Given data =
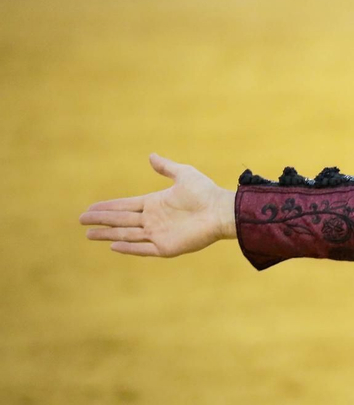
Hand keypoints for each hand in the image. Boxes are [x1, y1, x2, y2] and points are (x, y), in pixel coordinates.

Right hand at [79, 153, 235, 257]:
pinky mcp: (166, 247)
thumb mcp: (184, 175)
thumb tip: (151, 156)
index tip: (90, 208)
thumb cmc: (206, 192)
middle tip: (81, 220)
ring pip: (126, 234)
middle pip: (121, 220)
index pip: (125, 206)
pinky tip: (113, 245)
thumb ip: (166, 167)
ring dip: (108, 234)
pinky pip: (142, 248)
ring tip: (89, 234)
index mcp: (155, 204)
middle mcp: (154, 219)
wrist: (222, 211)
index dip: (107, 207)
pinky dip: (128, 247)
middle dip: (101, 220)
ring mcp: (159, 234)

Your task = Your job is to transcribe the entries above exactly; skip the pictures.

Expected output =
Hand keypoints for each hand in the image. Boxes are [x1, y1, x2, y2] and points are (x, y), in pixel coordinates.

Right hand at [79, 153, 235, 257]:
pinky mcp: (166, 247)
thumb mcp: (184, 175)
thumb tip: (151, 156)
index tip: (90, 208)
thumb cmc: (206, 192)
middle tip: (81, 220)
ring pip: (126, 234)
middle pip: (121, 220)
index pip: (125, 206)
pinky tip: (113, 245)
thumb ip: (166, 167)
ring dip: (108, 234)
pinky pip: (142, 248)
ring tip: (89, 234)
index mcp: (155, 204)
middle mcp: (154, 219)
wrist: (222, 211)
index dip: (107, 207)
pinky dip: (128, 247)
middle dip: (101, 220)
ring mcp: (159, 234)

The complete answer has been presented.